Exercise details:
Answer these questions from the blog post about the Memorial Day weekend waterfall trip:
(a) Along which road did they find a spot to spend Friday night?
(b) What trail did they start hiking down after parking at the end of Wolf Ford Road?
(c) About how tall is High Falls?

Selected extract:
○ ○ ○ ○ ○ ○ ○
Journal/Blog‎ > ‎

Birthday/Memorial Day Waterfalls

posted May 29, 2015, 2:10 PM by Justin P   [ updated Jun 30, 2015, 5:21 PM ]

This is the last time for a few years that my birthday falls on Memorial Day Weekend, so Sandy and I headed out to the mountains for the long weekend to get some waterfalls. We left Friday night and drove out to the Brevard area. It turns out there was a festival in Brevard over the holiday weekend, so everything in the area was packed. We finally found a spot along Cathey’s Creek Road to spend the night. Saturday morning, we woke up and headed into Brevard for breakfast and then into the National Forest along US-276. In about 10 miles, we turned right on Yellow Gap Road (FSR 1206) and drove for about 3 miles, then turned right on Wolf Ford Road (FSR 476). Even here, all the campsites were occupied. At the end of the road, we parked and started hiking down South Mills River Trail (#133). In about a mile, the trail turned right to cross South Fork Mills River on a bridge. We got off the trail here and followed an unofficial trail across Billy Branch and continuing to follow the river downstream. The river and trail eventually curved to the left and the trail ended at a river crossing. A rope was strung across to assist wading the river. Once across, the trail continued for maybe another quarter-mile and then a short path led down to the base of the waterfall. Despite the name, High Falls is not particularly high. It’s only about 15 feet, but rather named as the highest waterfall on this stretch of river. To get a decent shot of the falls, I had to wade into the middle of the river.
○ ○ ○ ○ ○ ○ ○
Data under study:
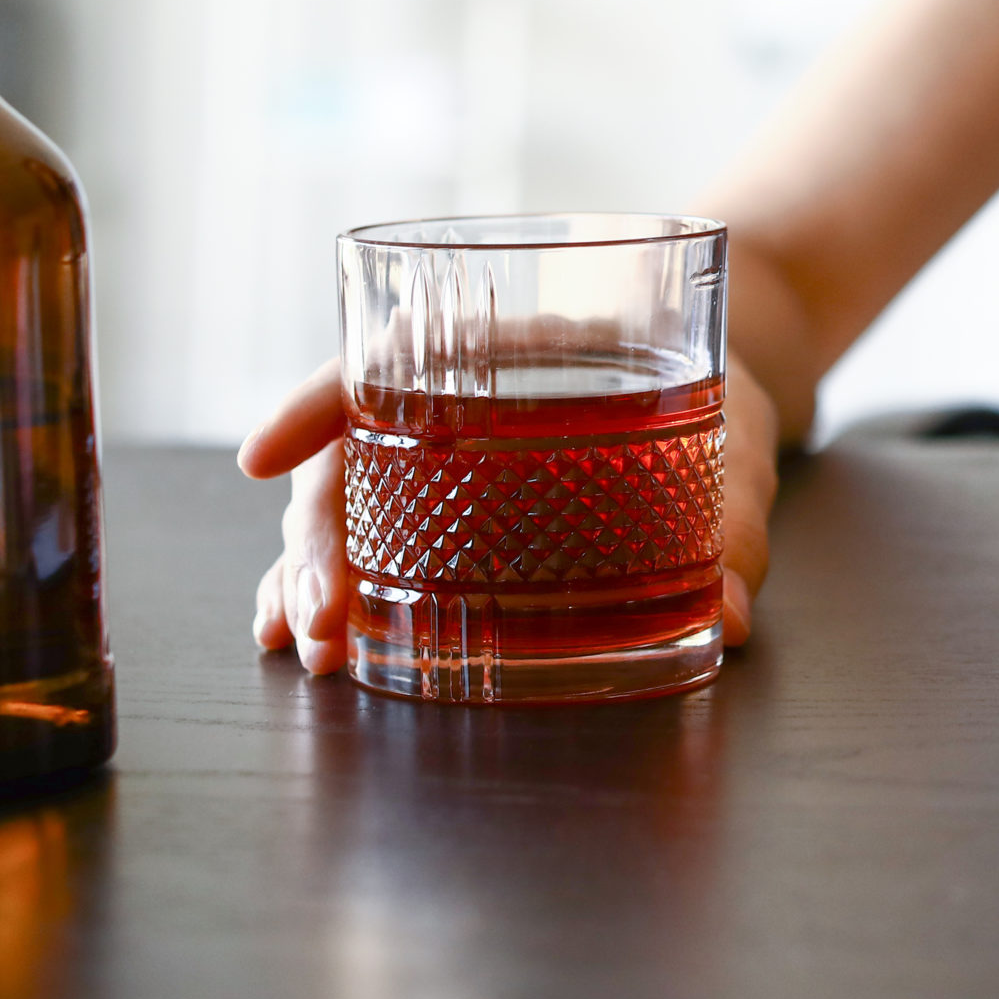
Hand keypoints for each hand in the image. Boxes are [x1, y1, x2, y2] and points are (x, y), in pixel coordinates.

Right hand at [242, 357, 782, 672]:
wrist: (732, 390)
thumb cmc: (723, 390)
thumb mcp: (736, 444)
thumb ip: (733, 521)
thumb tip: (728, 616)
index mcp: (509, 346)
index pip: (386, 358)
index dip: (316, 404)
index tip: (262, 457)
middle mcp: (456, 399)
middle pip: (354, 454)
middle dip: (318, 537)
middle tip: (325, 618)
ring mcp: (445, 459)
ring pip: (348, 509)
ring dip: (314, 579)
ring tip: (313, 653)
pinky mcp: (454, 515)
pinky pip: (375, 547)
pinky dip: (338, 592)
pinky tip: (311, 645)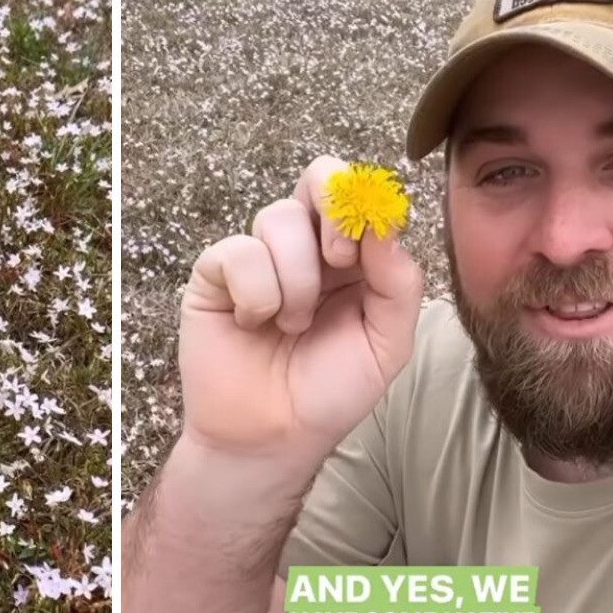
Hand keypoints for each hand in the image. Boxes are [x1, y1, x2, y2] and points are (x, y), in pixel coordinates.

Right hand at [177, 155, 424, 462]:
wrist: (272, 437)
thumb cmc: (329, 391)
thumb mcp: (387, 343)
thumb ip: (398, 282)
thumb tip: (384, 224)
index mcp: (352, 258)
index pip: (361, 196)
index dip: (366, 205)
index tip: (365, 251)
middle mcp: (305, 248)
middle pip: (319, 176)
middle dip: (334, 210)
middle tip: (338, 261)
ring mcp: (257, 257)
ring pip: (279, 218)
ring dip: (296, 280)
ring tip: (293, 324)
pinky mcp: (214, 274)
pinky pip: (237, 252)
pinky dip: (256, 293)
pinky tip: (255, 323)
○ ○ ○ ○ ○ ○ ○
Your solution:
(a) Cathey's Creek Road
(b) South Mills River Trail (#133)
(c) About 15 feet